New guidelines to employee benefit plans for 2020 and 2021
On February 18, 2021, the Internal Revenue Service announced greater flexibility to employee benefit plans offering health flexible spending arrangements (FSAs) or dependent care assistance programs. Under the COVID-related Taxpayer Certainty and Disaster Tax Relief Act of 2020, these plans now have additional discretion in 2021 and 2022 to adjust their programs to help employees.
Under such health flexible spending arrangements or dependent care assistance programs, an employer allows employees to set aside a certain amount of pre-tax wages to pay for future medical care and dependent care expenses.
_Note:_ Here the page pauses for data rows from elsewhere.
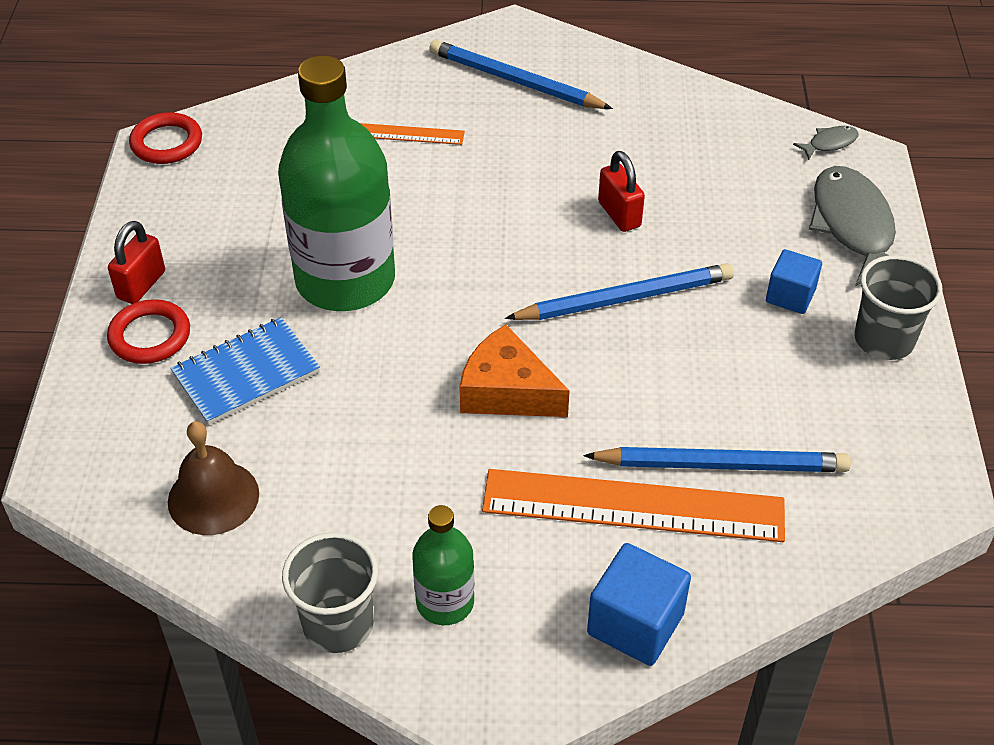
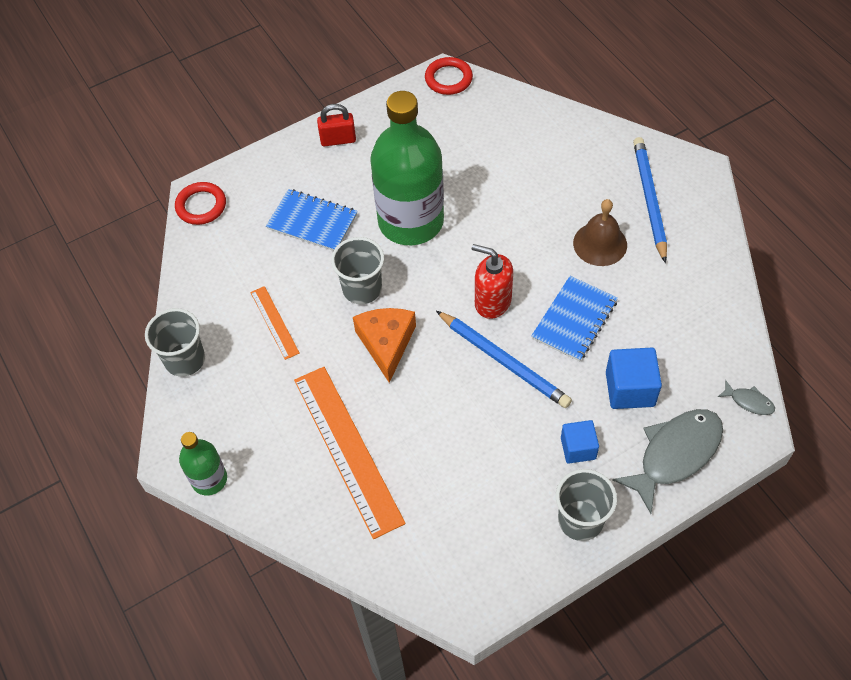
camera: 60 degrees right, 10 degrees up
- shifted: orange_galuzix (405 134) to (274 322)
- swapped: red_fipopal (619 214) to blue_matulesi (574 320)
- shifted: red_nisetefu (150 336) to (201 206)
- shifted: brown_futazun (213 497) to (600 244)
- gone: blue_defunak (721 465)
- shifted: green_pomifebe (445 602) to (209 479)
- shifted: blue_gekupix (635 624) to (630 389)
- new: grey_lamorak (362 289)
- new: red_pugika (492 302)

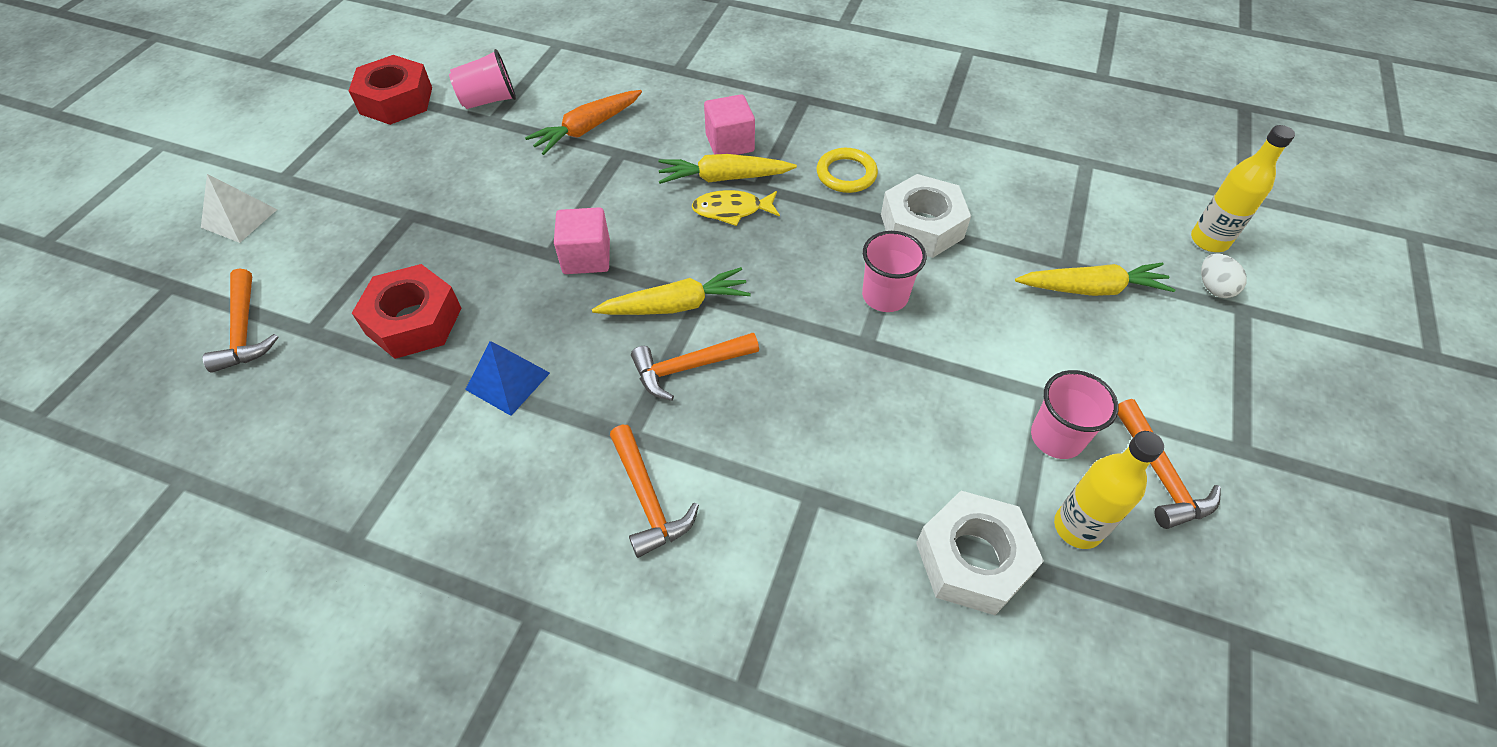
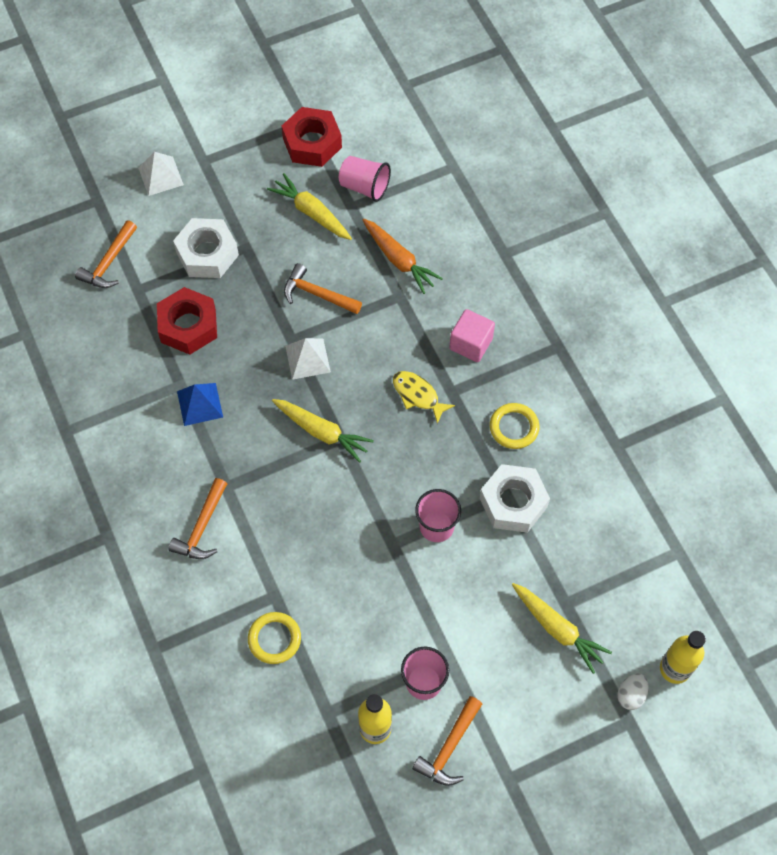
camera: 45 degrees right, 10 degrees up
- rotated: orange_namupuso (587 129) = (399 260) 135 degrees counterclockwise
- shifted: yellow_namupuso (724 178) to (311 213)
- swapped: pink_gekupix (586 257) to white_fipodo (308 359)
- shifted:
Then money spent by the employee for such expenses is reimbursed by the employer from the appropriate account.
The appeal of such programs is that the amounts properly spent are not subject to federal income tax. The downside is that generally speaking, money not spent by the employee within the plan year are forfeited (although there are limited grace periods and certain carryover amounts).
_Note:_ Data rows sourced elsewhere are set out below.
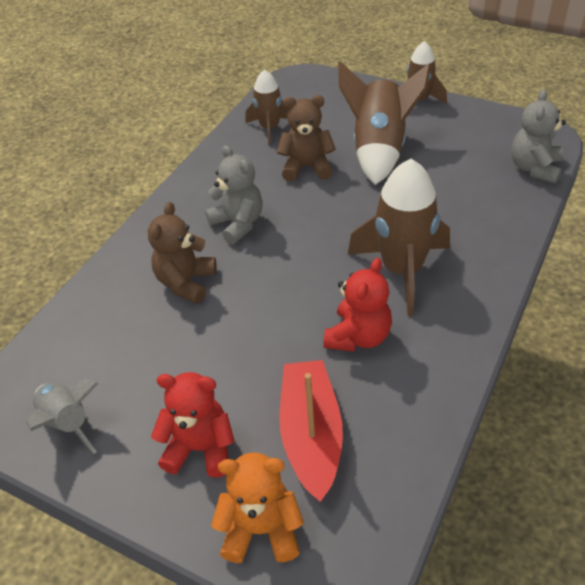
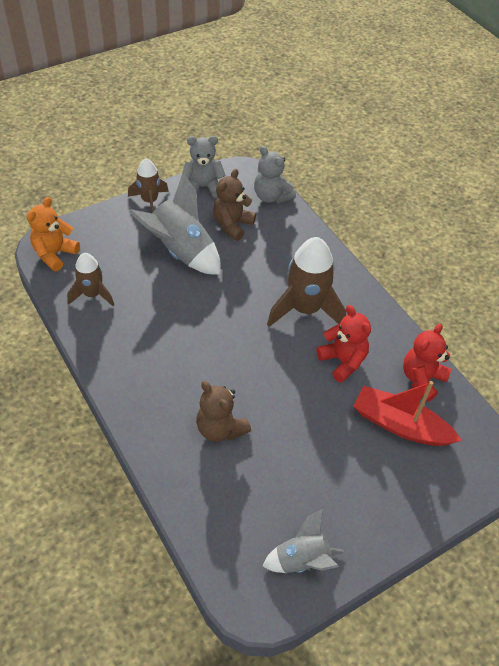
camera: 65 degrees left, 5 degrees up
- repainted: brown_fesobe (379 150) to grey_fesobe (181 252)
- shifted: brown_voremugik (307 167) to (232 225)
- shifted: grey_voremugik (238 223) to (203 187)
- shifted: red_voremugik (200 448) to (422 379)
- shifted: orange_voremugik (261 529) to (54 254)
As a result of COVID-19, the IRS determined that many employees will likely have unused health FSA amounts at the end of 2020 and 2021, so the IRS is adding flexibility and amending its rules.
The IRS Press Release
“Notice 2021-15 provides flexibility for employers in the following areas related to health FSAs and dependent care assistance programs:
- Provides flexibility for the carryover of unused amounts from the 2020 and 2021 plan years;
- Provides flexibility to extend the permissible period for incurring claims for plan years ending in 2020 and 2021;
- Provides flexibility to adopt a special rule regarding post-termination reimbursements from health FSAs;
- Provides flexibility for a special claims period and carryover rule for dependent care assistance programs when a dependent “ages out” during the COVID-19 public health emergency; and
- Allows certain mid-year election changes for health FSAs and dependent care assistance programs for plan years ending in 2021.
Prior guidance provided flexibility to employers with cafeteria plans through the end of the calendar year 2020, during which employers could permit employees to apply unused health FSA amounts and dependent care assistance program amounts to pay for or reimburse medical care or dependent care expenses. The Taxpayer Certainty and Disaster Tax Relief Act of 2020, signed into law on December 27, 2020, provides similar flexibility for these arrangements in 2021 and 2022.”
Check With Your Employer
While millions of employees have access to health FSAs and dependent care assistance programs under “cafeteria plans,” the decision to adjust these benefit programs is up to the employer that sponsors the plan.
So, be sure to check with your employer to see if they intend to amend their plan so that you don’t risk losing money that you might have set aside.
It is also a good time to review your healthcare options. For many, a Health Savings Account just might make the most sense.